Como é marchar contra o golpe em uma cidade conservadora. Por Marcos Sacramento

Atualizado em 2 de abril de 2016 às 8:49

vitoria

 

Marchar contra o golpe tem um simbolismo a mais em uma cidade conservadora como Vitória.

A demanda por democracia dos estudantes, artistas, mães, pais, aposentados, professores e ativistas que marcharam cinco quilômetros entre a Universidade Federal do Espírito Santo (Ufes) e a Assembleia Legislativa ultrapassa as demandas pontuais contra o golpe para se tornar um ato de resistência frente a uma sociedade reacionária, onde Aécio Neves foi o mais votado nas últimas eleições presidenciais.

O resultado do último pleito é um pequeno retrato em um bestiário de provincianismo: por aqui, quatro famílias controlam os principais meios de comunicação, entre os anos de 1998 e 2002 a Assembleia Legislativa foi presidida por um bicheiro, o deputado estadual mais votado nas últimas eleições divide o parlamento com histrionismos no Balanço Geral e está de olho na prefeitura de Vitória.

Até a pessoa mais famosa nascida em terras espírito-santenses, o cantor Roberto Carlos, segue a cartilha política da direita e teve relações bem amistosas com os militares na época da ditadura.

Se nos anos 70 o Estado ficou famoso por abrigar células do Esquadrão da Morte, hoje é o quarto no número de assassinatos de mulheres.

A capital do Estado que elegeria Aécio para presidente levou 300 pessoas ao aeroporto para recepcionar o fascista Bolsonaro, que desembarcou em terras capixabas no mesmo dia da manifestação contra o golpe.

O clima reacionário desta cidade erguida a partir do café e do minério de ferro explica porque um casal de mulheres, que andava de mãos dadas com sombrinhas com as cores do arco-íris na passeata contra o golpe, se recusou a posar para uma foto.

Ou porque uma mulher carregando um cartaz onde se lia “Mulheres na Rua, #nãovaitergolpe”, posou para a foto usando a mensagem para cobrir o rosto, como se aquela exposição fosse provocar sérios problemas em sua vida.

A passeata transcorreu em paz, sem atritos sérios com a turma que pede o impeachment.
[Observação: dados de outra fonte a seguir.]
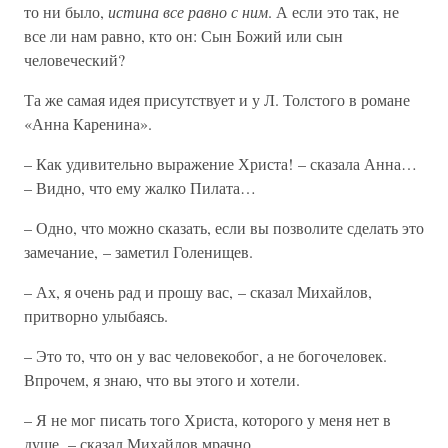
то ни было,
истина все равно с ним
. А если это так, не
все ли нам равно, кто он: Сын Божий или сын
человеческий?
Та же самая идея присутствует и у Л. Толстого в романе
«Анна Каренина».
– Как удивительно выражение Христа! – сказала Анна…
– Видно, что ему жалко Пилата…
– Одно, что можно сказать, если вы позволите сделать это
замечание, – заметил Голенищев.
– Ах, я очень рад и прошу вас, – сказал Михайлов,
притворно улыбаясь.
– Это то, что он у вас человекобог, а не богочеловек.
Впрочем, я знаю, что вы этого и хотели.
– Я не мог писать того Христа, которого у меня нет в
душе, – сказал Михайлов мрачно.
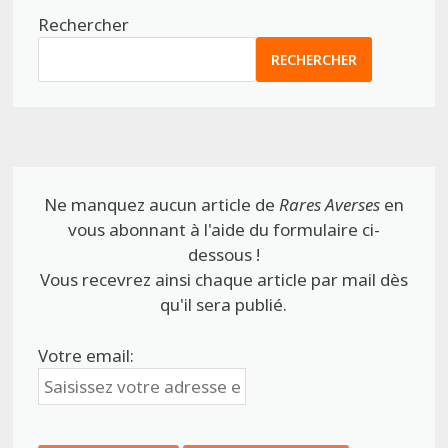
Rechercher
RECHERCHER
Ne manquez aucun article de
Rares Averses
en
vous abonnant à l'aide du formulaire ci-
dessous !
Vous recevrez ainsi chaque article par mail dès
qu'il sera publié.
Votre email:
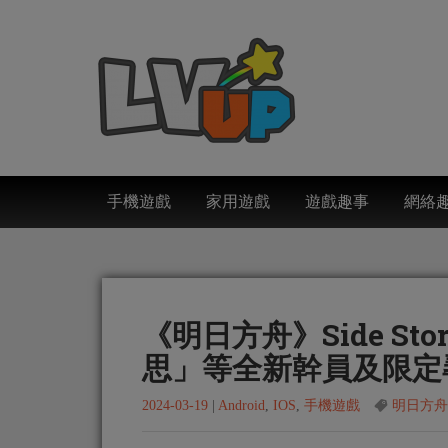
手機遊戲
家用遊戲
遊戲趣事
網絡
《明日方舟》Side S
思」等全新幹員及限定
2024-03-19
|
Android
,
IOS
,
手機遊戲
明日方舟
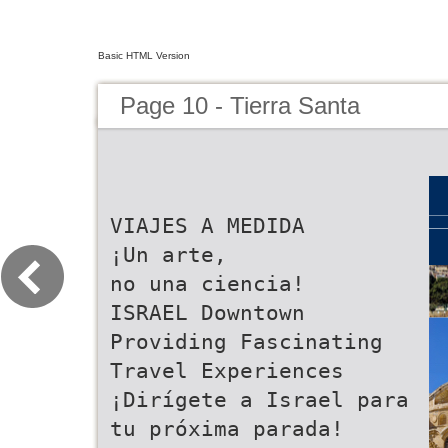
Basic HTML Version
Page 10 - Tierra Santa
VIAJES A MEDIDA
¡Un arte,
no una ciencia!
ISRAEL Downtown
Providing Fascinating
Travel Experiences
¡Dirígete a Israel para
tu próxima parada!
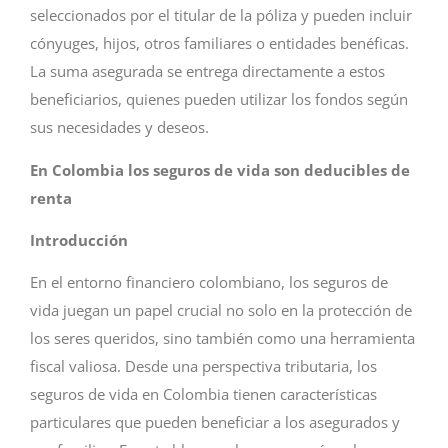
seleccionados por el titular de la póliza y pueden incluir
cónyuges, hijos, otros familiares o entidades benéficas.
La suma asegurada se entrega directamente a estos
beneficiarios, quienes pueden utilizar los fondos según
sus necesidades y deseos.
En Colombia los seguros de vida son deducibles de
renta
Introducción
En el entorno financiero colombiano, los seguros de
vida juegan un papel crucial no solo en la protección de
los seres queridos, sino también como una herramienta
fiscal valiosa. Desde una perspectiva tributaria, los
seguros de vida en Colombia tienen características
particulares que pueden beneficiar a los asegurados y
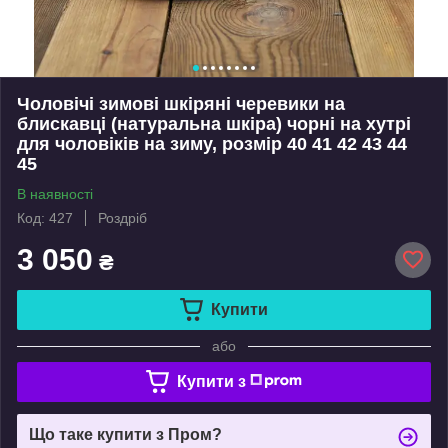
Чоловічі зимові шкіряні черевики на
блискавці (натуральна шкіра) чорні на хутрі
для чоловіків на зиму, розмір 40 41 42 43 44
45
В наявності
Код: 427
Роздріб
3 050
₴
Купити
або
Купити з
Що таке купити з Пром?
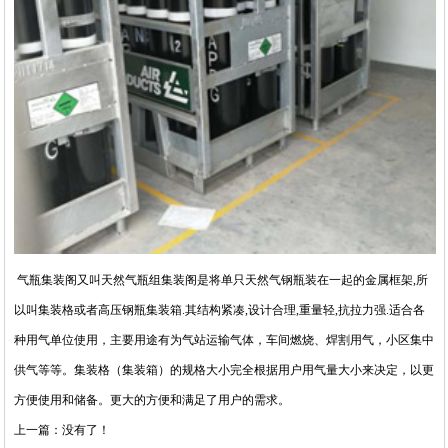
气瓶集装阁又叫天然气瓶组集装阁是将单只天然气钢瓶装在一起的金属框架,所
以叫集装格或者高压钢瓶集装箱.其结构紧凑,设计合理,重量轻,抗拉力强.适合各
种用气单位使用，主要用途有为气站运输气体，车间燃烧、焊割用气，小区集中
供气等等。集装格（集装箱）的规格大小完全根据用户用气量大小来决定，以更
方便使用和储备。更大的方便和满足了用户的需求。
上一篇：没有了！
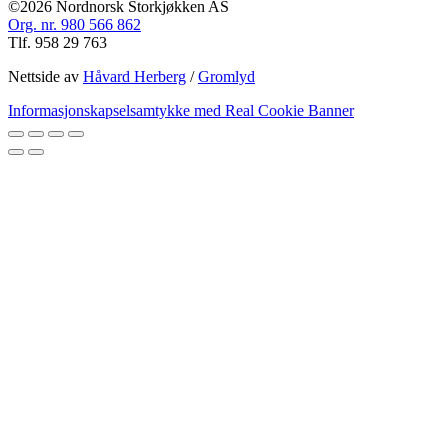
©2026 Nordnorsk Storkjøkken AS
Org. nr. 980 566 862
Tlf. 958 29 763
Nettside av
Håvard Herberg
/
Gromlyd
Informasjonskapselsamtykke med Real Cookie Banner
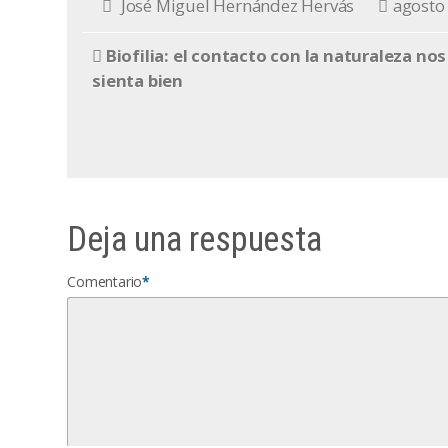
José Miguel Hernández Hervás
agosto
Biofilia: el contacto con la naturaleza nos
sienta bien
Deja una respuesta
Comentario
*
Houve uma vaia ali, uma panela batendo acolá, dois ovos arremessados de um prédio, mas no geral o clima foi pacífico.

Isso não significa, em hipótese alguma, que Vitória seja uma capital aberta à divergência entre ideias. Mesmo em uma manifestação composta por pessoas liberais e com os mais diversos perfis, havia no ar o questionamento interiorano “do que dirão os vizinhos”.

Um ex-professor da Universidade, com quem conversei na passeata, mostrou-se empolgado com as mobilizações progressistas frente à crise política. Para ele, ao fim do processo a democracia vai sair fortalecida.

Acredito que pode servir, também, para ajudar a destruir o provincianismo da minha cidade natal.